• Provided information:
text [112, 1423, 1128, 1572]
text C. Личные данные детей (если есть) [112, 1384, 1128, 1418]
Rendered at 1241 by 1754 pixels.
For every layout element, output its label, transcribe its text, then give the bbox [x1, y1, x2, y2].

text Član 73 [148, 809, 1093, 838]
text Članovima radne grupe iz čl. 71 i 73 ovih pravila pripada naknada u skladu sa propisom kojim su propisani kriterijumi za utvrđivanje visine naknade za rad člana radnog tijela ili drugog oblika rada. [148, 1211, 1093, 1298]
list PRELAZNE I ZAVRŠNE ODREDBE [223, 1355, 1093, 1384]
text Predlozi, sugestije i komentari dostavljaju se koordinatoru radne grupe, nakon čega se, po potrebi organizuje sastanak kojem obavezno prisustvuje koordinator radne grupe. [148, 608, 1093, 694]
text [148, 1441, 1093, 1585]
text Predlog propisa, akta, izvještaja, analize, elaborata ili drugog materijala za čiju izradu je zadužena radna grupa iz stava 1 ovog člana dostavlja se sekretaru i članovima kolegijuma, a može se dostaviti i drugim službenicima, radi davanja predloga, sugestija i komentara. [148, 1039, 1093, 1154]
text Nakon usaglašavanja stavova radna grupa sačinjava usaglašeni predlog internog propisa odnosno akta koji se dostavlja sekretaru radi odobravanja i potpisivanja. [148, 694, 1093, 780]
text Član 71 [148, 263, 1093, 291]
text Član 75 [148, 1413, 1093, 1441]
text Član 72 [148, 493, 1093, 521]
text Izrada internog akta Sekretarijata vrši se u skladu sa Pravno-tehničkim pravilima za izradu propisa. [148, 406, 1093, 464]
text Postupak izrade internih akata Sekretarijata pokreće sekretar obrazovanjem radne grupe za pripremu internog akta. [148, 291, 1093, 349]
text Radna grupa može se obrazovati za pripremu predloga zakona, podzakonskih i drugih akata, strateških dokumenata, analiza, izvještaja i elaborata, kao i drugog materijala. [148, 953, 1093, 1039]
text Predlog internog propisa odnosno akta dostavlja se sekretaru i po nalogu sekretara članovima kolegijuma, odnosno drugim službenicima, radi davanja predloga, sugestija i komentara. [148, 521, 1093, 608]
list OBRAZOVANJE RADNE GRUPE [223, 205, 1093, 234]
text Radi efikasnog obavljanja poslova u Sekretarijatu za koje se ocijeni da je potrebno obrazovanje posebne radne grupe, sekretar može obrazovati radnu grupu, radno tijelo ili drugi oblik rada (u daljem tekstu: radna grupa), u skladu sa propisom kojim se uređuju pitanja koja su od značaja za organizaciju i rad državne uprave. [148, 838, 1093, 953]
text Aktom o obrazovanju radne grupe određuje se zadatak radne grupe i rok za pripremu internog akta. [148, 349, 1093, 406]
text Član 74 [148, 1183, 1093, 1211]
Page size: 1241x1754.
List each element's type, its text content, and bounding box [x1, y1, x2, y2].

• Problem statement: Scan the material above and copy every line that holds the string "akata".

• Task result:
text Postupak izrade internih akata Sekretarijata pokreće sekretar obrazovanjem radne grupe za pripremu internog akta. [148, 291, 1093, 349]
text Radna grupa može se obrazovati za pripremu predloga zakona, podzakonskih i drugih akata, strateških dokumenata, analiza, izvještaja i elaborata, kao i drugog materijala. [148, 953, 1093, 1039]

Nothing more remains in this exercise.